A contractor should have a standard contract for services, but again you should be aware of the ins and outs of this and what it would mean for you in the event of a dispute. It might be as well to have the contract checked by a friendly solicitor or legal expert.
Work: You must give your employees work to do, and pay them their full salary even if they have a few tasks to do. For example, in an accountancy practice, the months of June and July are often very quiet, because the key tax filing deadline of April 15th, has passed and the new tax year has not yet begun. Staff in the practice still have to be paid their salaries even if they are not carrying out chargeable client work.
But colleagues who worked as independent contractors often didn’t come in full-time during June and July. You can ask a contractor not to come in, and not pay them if you don’t have any work for them to do.

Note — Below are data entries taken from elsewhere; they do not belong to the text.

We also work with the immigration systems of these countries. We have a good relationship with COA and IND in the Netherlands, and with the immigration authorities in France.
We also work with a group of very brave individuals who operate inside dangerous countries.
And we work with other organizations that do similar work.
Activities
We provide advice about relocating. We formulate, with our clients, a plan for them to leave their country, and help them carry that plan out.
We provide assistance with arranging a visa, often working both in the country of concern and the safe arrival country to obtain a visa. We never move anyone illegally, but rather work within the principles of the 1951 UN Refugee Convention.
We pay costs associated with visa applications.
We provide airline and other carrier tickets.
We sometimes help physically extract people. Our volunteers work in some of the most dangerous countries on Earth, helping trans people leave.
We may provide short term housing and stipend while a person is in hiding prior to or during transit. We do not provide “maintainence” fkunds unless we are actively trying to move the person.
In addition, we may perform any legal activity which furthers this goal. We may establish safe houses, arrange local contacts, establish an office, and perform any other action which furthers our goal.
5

Development: Relating to the above point, as a good employer you should give your employees regular raises and work with them to help them grow and develop their career path.
Although you should also review your contractors’ performances, their career growth is their own responsibility rather than yours.

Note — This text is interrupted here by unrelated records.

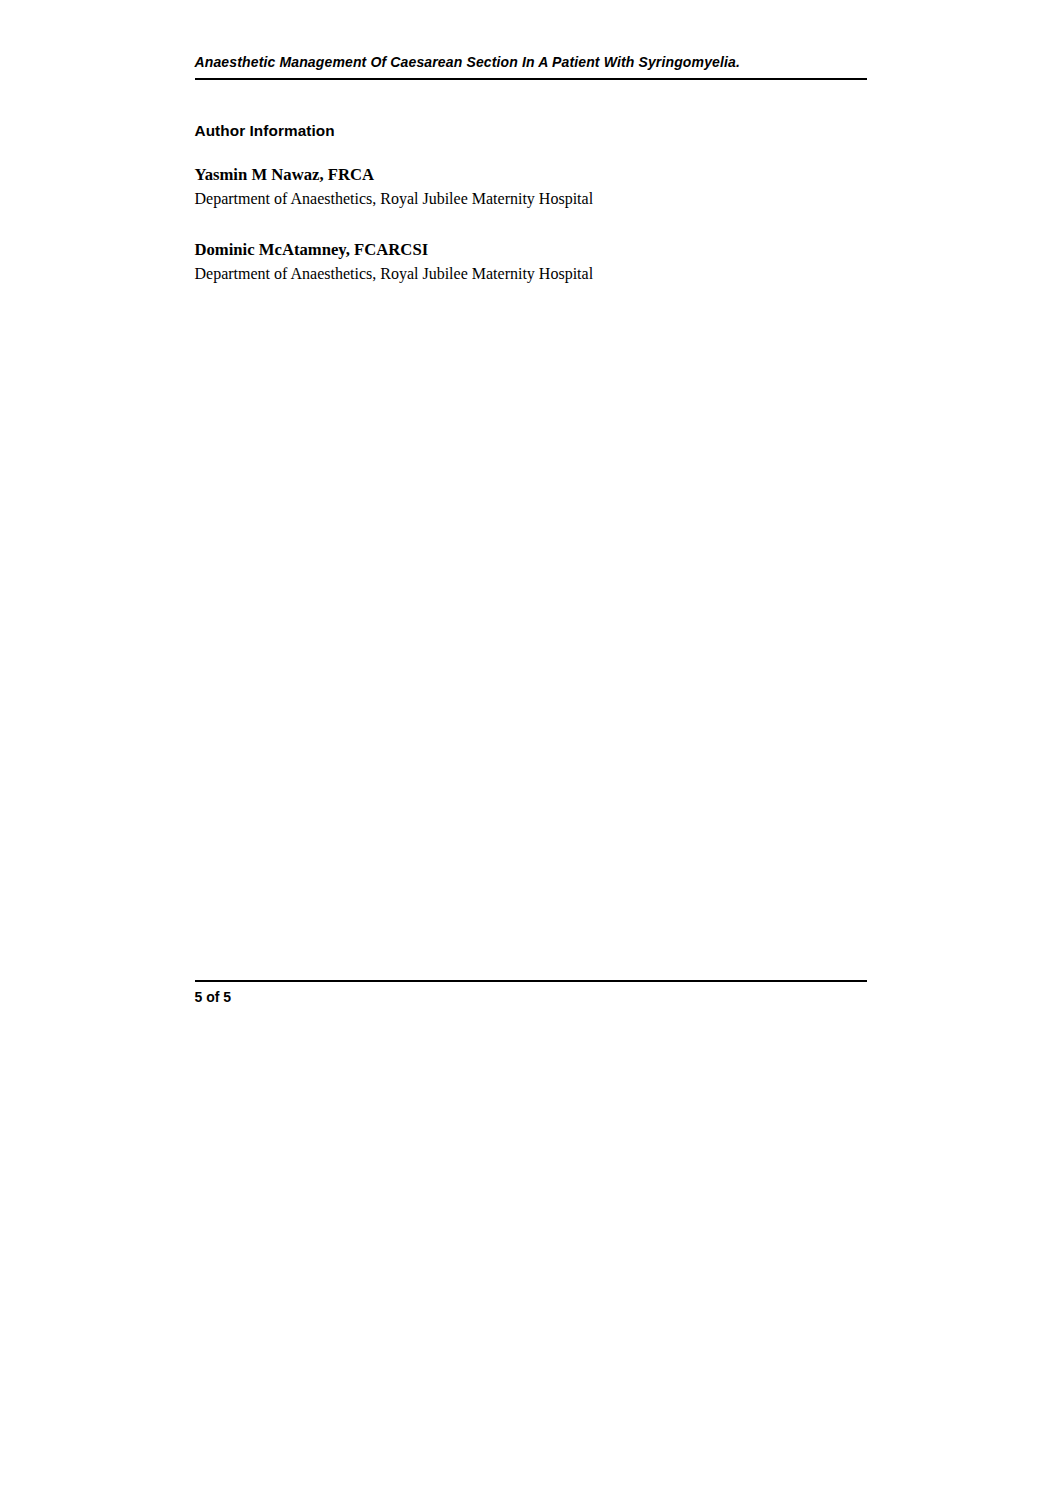Anaesthetic Management Of Caesarean Section In A Patient With Syringomyelia.
Author Information
Yasmin M Nawaz, FRCA
Department of Anaesthetics, Royal Jubilee Maternity Hospital
Dominic McAtamney, FCARCSI
Department of Anaesthetics, Royal Jubilee Maternity Hospital
5 of 5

Involvement: With all these responsibilities why do business owners take on any employees, rather than simply staffing their business with contractors?
Firstly, because the IRS is on the alert for people avoiding tax by pretending to be independent when they’re actually not, and they will pay that extra tax.
Also, when you’re growing your business it’s important to build the right crew to work together and stay together. When your team is employees who plan to stay with the business long-term, you have the potential to build a much stronger and more effective business. You can take on more capital to build your company and grow even further.
When to Consider Hiring an Employee
You should consider hiring an employee for your business if:
- The work required is long-term and requires your supervision
- You would like to set the workers hours and the tools used by the worker to complete the job
- The job is crucial to the success of your business and the worker is required for the long run
- Your business can sustain minimum wage rates in your states and a levy of taxes that come with hiring an employee
When to Consider Hiring an Independent Contractor
You should consider hiring an independent contractor for your business if:
- You just need a one-off job or project that needs assistance
- The job doesn't require much oversight and can be completed by a freelancer
- The job required at hand is a short-term gig
- The worker required is a professional in their field and doesn't require much involvement from you
- You do not want to worry about withholding FICA taxes and dealing with payroll taxes
The decision to hire a worker as an employee or independent contractor is dependent on what your business requires, but be aware that in the eyes of the IRS, a worker is considered an employee unless proven otherwise. Worker classification is important because it determines if an employer must withhold income taxes and pay Social Security, Medicare taxes and unemployment tax on wages paid to an employee. You need to take into account all the above before deciding on whether to hire an employee or contractor.